Neil lifted the sheet off of Shitpile’s box, and Tina laughed. “Dummeh poopie babbeh bettew gib bestest wickie-cweanies ow bestest-babbeh gib sowwy-hoofsies!” she said, mocking the litterpal as she approached.

Shitpile sobbed softly, but complied. Tina giggled, forcing the litterpal’s head back purely out of cruelty. Then she froze. Her expression slowly turned from sadistic glee to confusion, then horror, then unadulterated suffering.

“SCREEEEEEE!” she wailed as she took off, running around the saferoom. “Dummeh wittewpaw gib poopie-pwace biggest owwies! Nu wike! Nu wike!”

“Shitpiwe am sowwy! Pwease nu taek Shitpiwe baek! Nu wan buwnie-huwties! Pwease!”

Neil struggled to suppress laughter at the cacophony. Tina’s suffering didn’t seem to be easing up in the slightest. In fact, her screeches grew increasingly desperate and her running grew faster, as she struggled in vain to flee the agony. The she hit a wet patch on the saferoom floor and slipped.

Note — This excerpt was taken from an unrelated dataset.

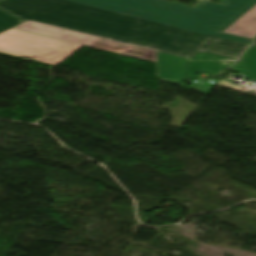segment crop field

The tumbled headfirst into one of the huge piles of shit that Neil had yet to clean. Her legs scrabbled frantically and she emitted panicked gurgling, but the floor, slick with the mess she’d made, offered no traction for her to escape her rancid tomb. Neil just stood there, stunned. He hadn’t expected it to go that far.

By the time he reached her and dug her out of the pile, Tina had already aspirated enough feces that he knew she stood no chance of surviving. Not a cruel person by nature, Neil ended her suffering quickly with a sharp twist to her neck. Well, he’d known she was a write-off from the start. At least he got some amusement out of it.

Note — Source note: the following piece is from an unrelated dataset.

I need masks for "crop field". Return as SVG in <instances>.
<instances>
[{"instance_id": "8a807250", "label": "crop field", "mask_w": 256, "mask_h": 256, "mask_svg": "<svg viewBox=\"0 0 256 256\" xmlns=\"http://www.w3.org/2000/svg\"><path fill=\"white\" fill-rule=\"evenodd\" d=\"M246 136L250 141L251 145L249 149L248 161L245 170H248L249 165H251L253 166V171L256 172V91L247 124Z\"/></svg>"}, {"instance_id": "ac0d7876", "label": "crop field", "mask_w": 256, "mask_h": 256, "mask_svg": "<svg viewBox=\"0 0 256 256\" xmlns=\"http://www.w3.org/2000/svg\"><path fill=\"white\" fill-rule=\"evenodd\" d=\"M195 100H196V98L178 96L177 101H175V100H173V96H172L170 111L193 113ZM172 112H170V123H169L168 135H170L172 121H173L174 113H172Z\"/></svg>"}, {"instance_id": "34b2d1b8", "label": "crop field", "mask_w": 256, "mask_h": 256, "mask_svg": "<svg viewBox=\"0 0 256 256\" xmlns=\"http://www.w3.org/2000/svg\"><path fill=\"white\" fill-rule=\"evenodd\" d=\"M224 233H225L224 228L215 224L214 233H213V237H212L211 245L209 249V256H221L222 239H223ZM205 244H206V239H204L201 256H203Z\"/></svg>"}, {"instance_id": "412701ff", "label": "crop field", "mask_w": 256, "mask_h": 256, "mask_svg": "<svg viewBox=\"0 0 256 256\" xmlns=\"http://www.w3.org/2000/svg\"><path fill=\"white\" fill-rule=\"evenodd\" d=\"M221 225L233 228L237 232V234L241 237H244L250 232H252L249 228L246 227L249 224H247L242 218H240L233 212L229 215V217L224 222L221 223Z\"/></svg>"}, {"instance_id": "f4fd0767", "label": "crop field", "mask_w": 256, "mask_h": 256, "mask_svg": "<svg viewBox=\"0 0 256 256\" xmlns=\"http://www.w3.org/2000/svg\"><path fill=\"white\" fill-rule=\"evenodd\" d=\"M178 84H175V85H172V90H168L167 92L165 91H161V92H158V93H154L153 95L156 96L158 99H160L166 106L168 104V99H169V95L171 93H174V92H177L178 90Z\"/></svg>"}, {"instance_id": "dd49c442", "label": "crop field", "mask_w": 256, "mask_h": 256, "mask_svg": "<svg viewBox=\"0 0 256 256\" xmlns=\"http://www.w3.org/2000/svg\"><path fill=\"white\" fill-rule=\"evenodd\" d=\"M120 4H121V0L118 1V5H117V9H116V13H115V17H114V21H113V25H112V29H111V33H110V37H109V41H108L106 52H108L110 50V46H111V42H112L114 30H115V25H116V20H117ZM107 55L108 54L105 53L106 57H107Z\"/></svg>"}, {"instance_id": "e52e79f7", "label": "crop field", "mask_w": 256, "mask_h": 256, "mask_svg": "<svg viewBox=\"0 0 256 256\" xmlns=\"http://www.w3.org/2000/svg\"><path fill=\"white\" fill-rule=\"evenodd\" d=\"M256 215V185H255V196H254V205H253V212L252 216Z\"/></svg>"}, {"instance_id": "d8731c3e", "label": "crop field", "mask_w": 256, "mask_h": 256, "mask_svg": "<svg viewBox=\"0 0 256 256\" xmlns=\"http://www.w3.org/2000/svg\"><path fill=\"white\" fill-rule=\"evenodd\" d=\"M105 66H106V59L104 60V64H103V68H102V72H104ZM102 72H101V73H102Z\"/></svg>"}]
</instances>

As for Shitpile, who Neil had already renamed to Storm in his head…well, he had his back legs, so with prosthetics he could probably walk. Maybe Neil could put the ex-litterpal’s life back together. And if not…well, death was probably the best option for the little guy.

He absentmindedly rubbed at the wide patch of blisters on his arm. Unlike Storm, he didn’t have avian DNA. Which meant that the nearly-pure-capsiacin sauce that’d dripped onto his arm when he was making the litterpal’s sketties had immediately caused burns, even though he’d washed it away quickly.

He whistled to himself as he began opening the box restraining Storm. Overall, it wasn’t a bad deal. A bratty foal with good colors couldn’t even begin to compare with an eternally grateful foal, regardless of color.

43 Likes

That’s for being a brat bestest.

9 Likes

He better not pay that niece because she did not hold up her part of the bargain. And if his sibling throws a hissy fit it just shows who that kid learned their behavior from. Actions have consequences and that niece’s action caused destruction of property. The state of that safe room… not to mention ruining their uncle’s pet. :face_with_symbols_over_mouth:

7 Likes

Please give a sequel where the niece gets punished!

4 Likes

Based, as they say. I suppose if it was officially for the staffs pleasure, it would be taken out of their pay?